The dismissals of several top Ukrainian officials on Tuesday came hours after President Volodymyr Zelensky said that government officials would be prohibited from traveling abroad for vacation or any other unofficial purpose, a move intended to show that corruption would not be allowed to undermine the country’s war effort.
Mr. Zelensky said in his nightly address that he had signed a decree approving the decision to restrict travel, which was made by the country’s National Security and Defense Council after a deputy minister was dismissed over the weekend over accusations of embezzlement. The president said a border-crossing procedure for officials at all levels of government would be developed within days.
Mr. Zelensky also signaled that there would be a shake-up in his government, saying he had “made personnel decisions” involving ministries, regional governments, law enforcement agencies and other departments.
A senior adviser to Mr. Zelensky, Mykhailo Podolyak, said on Twitter that those moves show that the Ukrainian president “directly responds to a key public demand — justice for all.”
Corruption plagued Ukraine long before Russia launched its full-scale invasion 11 months ago, and rooting out corruption has remained a priority both for Kyiv and its allies. Weapons and aid worth billions of dollars have been flooding into the country from Western allies, and the price tag for reconstruction efforts is estimated to be in the billions of dollars.
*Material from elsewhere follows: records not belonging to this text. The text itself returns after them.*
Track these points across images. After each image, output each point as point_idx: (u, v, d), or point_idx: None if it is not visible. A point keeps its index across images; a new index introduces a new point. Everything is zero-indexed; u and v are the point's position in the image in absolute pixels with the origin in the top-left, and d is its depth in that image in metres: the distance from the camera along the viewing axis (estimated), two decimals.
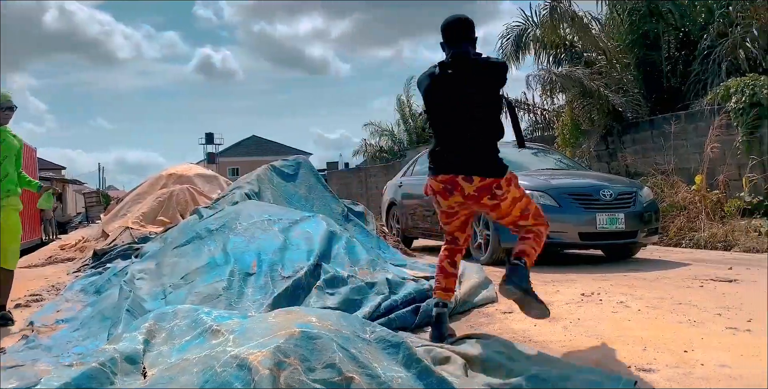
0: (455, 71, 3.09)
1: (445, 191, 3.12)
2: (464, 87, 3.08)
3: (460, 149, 3.10)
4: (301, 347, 2.02)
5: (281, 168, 6.44)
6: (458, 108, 3.10)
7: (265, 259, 4.04)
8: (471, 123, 3.10)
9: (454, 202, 3.14)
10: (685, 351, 2.92)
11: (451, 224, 3.28)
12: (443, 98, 3.13)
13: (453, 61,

Ukraine is also gearing up to fight a possible Russian offensive this spring, and allies are preparing to send Kyiv billions of dollars of additional matériel, including some of their most advanced weaponry.
The European Union has tied Ukraine’s candidate status to overhauls concerning the rule of law, justice and corruption. In addition to expressing worries about the risk of corruption tainting postwar reconstruction efforts, some U.S. officials have voiced concerns that American weapons given to Ukraine could be diverted or stolen for resale.